> Task inputs
------------------------------------------------------------------------

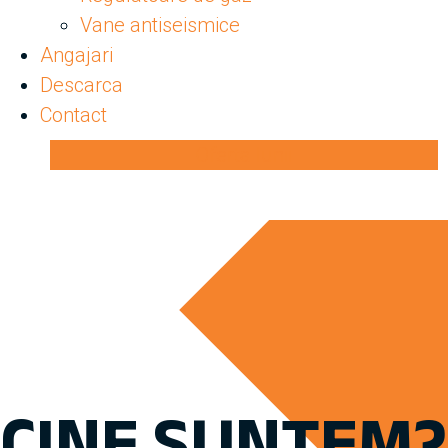
Vane antiseismice
Angajari
Descarca
Contact
Oferta lunii
CINE SUNTEM?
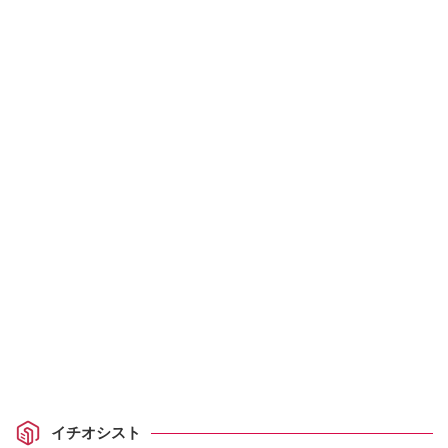
イチオシスト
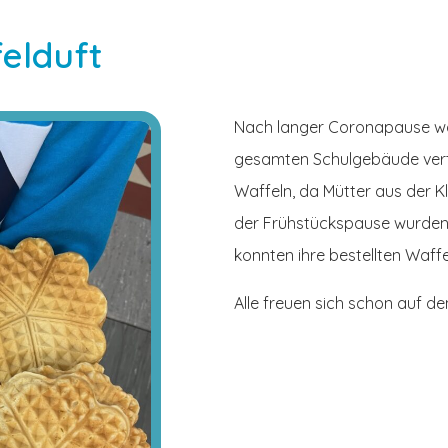
elduft
Nach langer Coronapause war
gesamten Schulgebäude verte
Waffeln, da Mütter aus der K
der Frühstückspause wurde
konnten ihre bestellten Waf
Alle freuen sich schon auf d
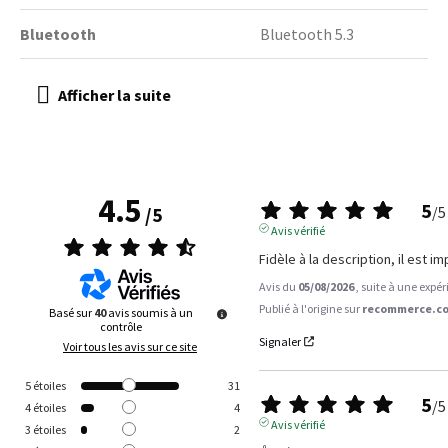
Bluetooth
Bluetooth 5.3
4.5
5
/
5
/
5
Avis vérifié
Fidèle à la description, il est i
Avis du
05/08/2026
, suite à une expé
Publié à l'origine sur
recommerce.co
Basé sur
40
avis soumis à un
contrôle
Signaler
Voir tous les avis sur ce site
5
étoiles
31
5
/
5
4
étoiles
4
Avis vérifié
3
étoiles
2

------------------------------------------------------------------------

> What this task involves
Retype the whole listing exactly. Do not include the pictures.

> Output below
Vane antiseismice
Angajari
Descarca
Contact
Oferta lunii
CINE SUNTEM?
イチオシスト
elduft
Nach langer Coronapause war
gesamten Schulgebäude verte
Waffeln, da Mütter aus der K
der Frühstückspause wurde
konnten ihre bestellten Waf
Alle freuen sich schon auf d
Bluetooth
Bluetooth 5.3
4.5
5
/
5
/
5
Avis vérifié
Fidèle à la description, il est i
Avis du
05/08/2026
, suite à une expé
Publié à l'origine sur
recommerce.co
Basé sur
40
avis soumis à un
contrôle
Signaler
Voir tous les avis sur ce site
5
étoiles
31
5
/
5
4
étoiles
4
Avis vérifié
3
étoiles
2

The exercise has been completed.